Haga is also a parish with the same borders as the city district. It is, areawise, the smallest parish in Sweden.

==History==
The district was first established in the mid-17th century by Queen Kristina, making it Gothenburg's first suburb. Originally, it was decreed that, since the district was outside the city walls, the area could be demolished in the event that the land was needed by the crown or in case of a threatening siege. In the 1690s, this rule was applied and 34 houses of the district were demolished in order to build a covered causeway, caponier, from the city walls to the fortress of Skansen Crown.

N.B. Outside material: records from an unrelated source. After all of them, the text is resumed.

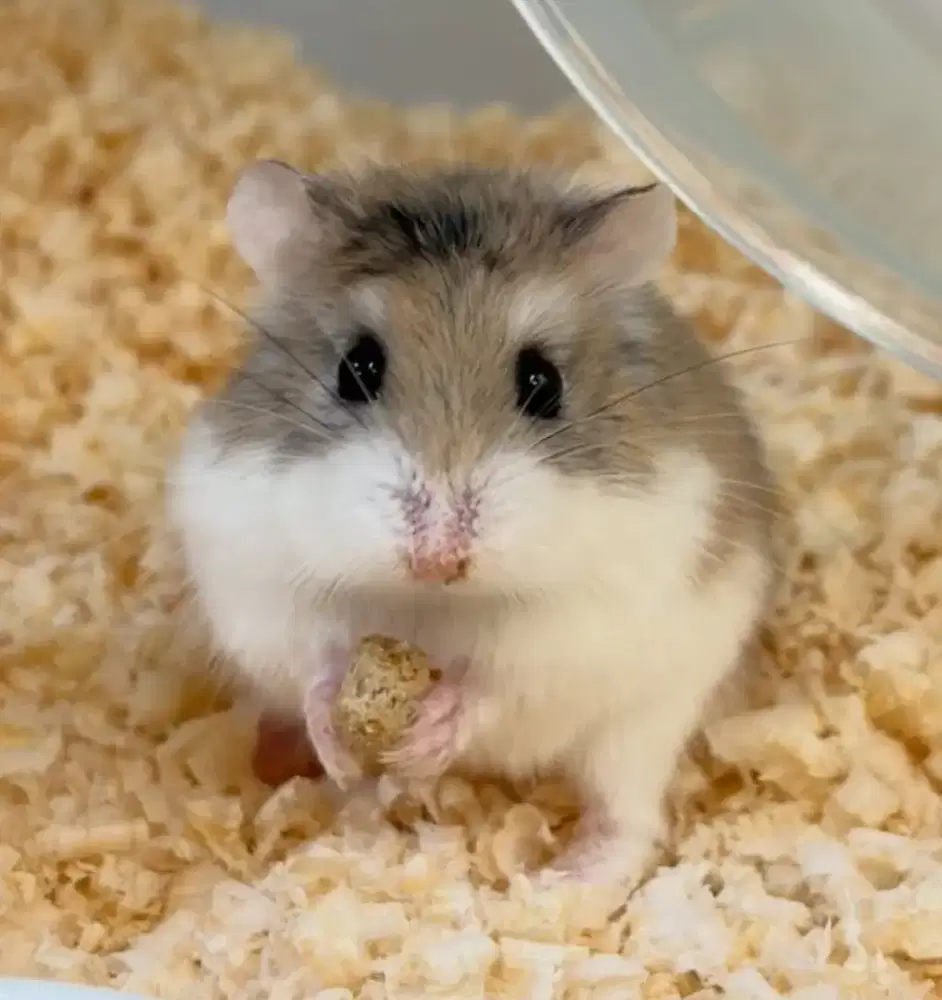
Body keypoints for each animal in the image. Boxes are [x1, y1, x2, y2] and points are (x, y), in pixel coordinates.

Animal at [169, 160, 779, 886]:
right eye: (355, 367)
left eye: (542, 382)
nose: (438, 558)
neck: (429, 605)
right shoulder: (254, 574)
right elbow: (313, 661)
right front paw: (336, 746)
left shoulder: (580, 622)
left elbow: (496, 681)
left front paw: (431, 733)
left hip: (647, 722)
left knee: (628, 817)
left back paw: (565, 880)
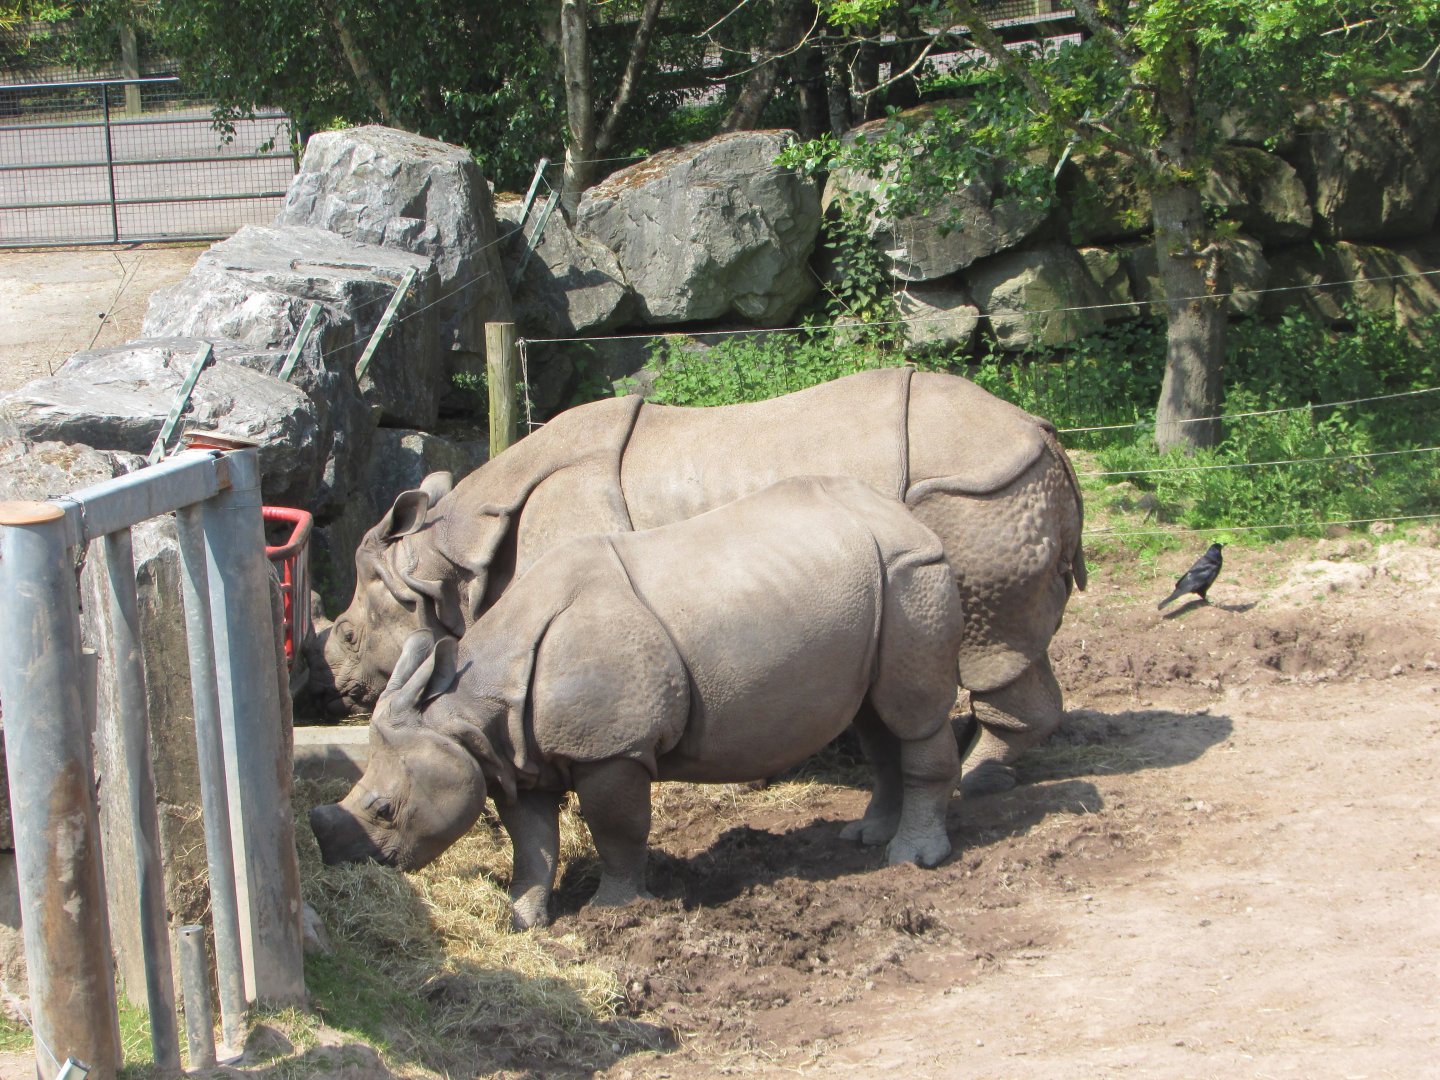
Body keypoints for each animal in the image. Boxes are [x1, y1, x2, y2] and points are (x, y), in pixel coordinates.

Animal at [310, 367, 1086, 795]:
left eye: (346, 633)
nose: (341, 694)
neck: (448, 560)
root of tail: (1045, 433)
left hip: (977, 492)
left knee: (987, 647)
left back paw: (977, 779)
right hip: (997, 491)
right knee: (1012, 646)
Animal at [310, 476, 965, 928]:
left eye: (384, 810)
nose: (351, 866)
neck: (463, 713)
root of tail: (910, 518)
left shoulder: (612, 749)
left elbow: (616, 829)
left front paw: (615, 910)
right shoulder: (514, 754)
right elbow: (532, 842)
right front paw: (523, 919)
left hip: (912, 572)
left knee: (912, 716)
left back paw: (911, 860)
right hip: (877, 580)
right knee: (875, 719)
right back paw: (867, 838)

It was not until the 1840s that new industries were established in Gothenburg, which led to an influx of workers into Haga, creating the first worker's district in the area. This led to a housing shortage during the 1870s and the establishment of additional worker's districts to accommodate the rapid growth of the city. In the 1920s, after extensive expansion of the district, the population of the area began a decline. Many public works in the area were closed and it became a primarily residential area.

A redevelopment plan drawn up in 1962 for Gothenburg, which again included the demolition of buildings in the district. This led to the founding of the Haga Group, in 1970, which strove to preserve the original architecture of the area. Between 1973 and 1977, demolition work decreased due to the pressure of the locals. This also moved the authorities to help restore some of the buildings which were already in disrepair.

==In popular culture==
Haga is the main setting of the television sitcom Albert & Herbert. The series, which ran from 1974 to 1982, is about two scrap-dealers who live in a dilapidated house in the district.